I giubbotti sukajan erano nati dalla fusione del giubbotto americano portato dagli studenti di licei e università che praticano sport (il baseball, in particolare), le cosiddette “letter jackets“, con i ricami di classiche fantasie giapponesi, come i dragoni e le carpe. Si pensa che sia stato un soldato americano di stanza a Yokosuka – città nella Baia di Tokyo che è tuttora sede di un’importante base navale americana – ad avere per primo l’idea di farsi decorare il giubbotto da un artigiano giapponese.
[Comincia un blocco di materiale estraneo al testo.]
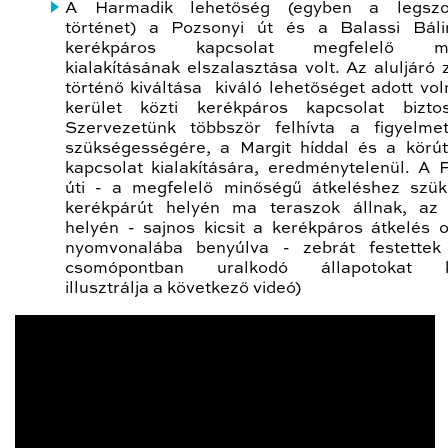
A Harmadik lehetőség (egyben a legsz
történet) a Pozsonyi út és a Balassi Báli
kerékpáros kapcsolat megfelelő mi
kialakításának elszalasztása volt. Az aluljáró 
történő kiváltása kiváló lehetőséget adott vol
kerület közti kerékpáros kapcsolat biztos
Szervezetünk többször felhívta a figyelme
szükségességére, a Margit híddal és a körút
kapcsolat kialakítására, eredménytelenül. A 
úti - a megfelelő minőségű átkeléshez szü
kerékpárút helyén ma teraszok állnak, az 
helyén - sajnos kicsit a kerékpáros átkelés o
nyomvonalába benyúlva - zebrát festettek 
csomópontban uralkodó állapotokat k
illusztrálja a következő videó)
Molti altri soldati lo seguirono, sia in Giappone che negli anni successivi in Vietnam: così nel giro di pochi anni sui bomber dei militari comparvero delle immagini orientali, come le geisha e i fiori di ciliegio, insieme a simboli americani, come le aquile. Talvolta capitava che i soldati chiedessero ai sarti di ricamare le mappe dei territori conquistati.
Negli anni Sessanta quelle stesse giacche furono adottate dalle gang giapponesi: avevano smesso di essere un simbolo dei nemici americani per diventare semplicemente un capo di abbigliamento alla moda.
Un giubbotto ricamato con una mappa del Vietnam conservato al Met Museum di New York; risale al 1968 circa. Sopra la mappa, si legge una scritta che significa: “Quando morirò andrò in paradiso perché ho già scontato la mia pena all’inferno”.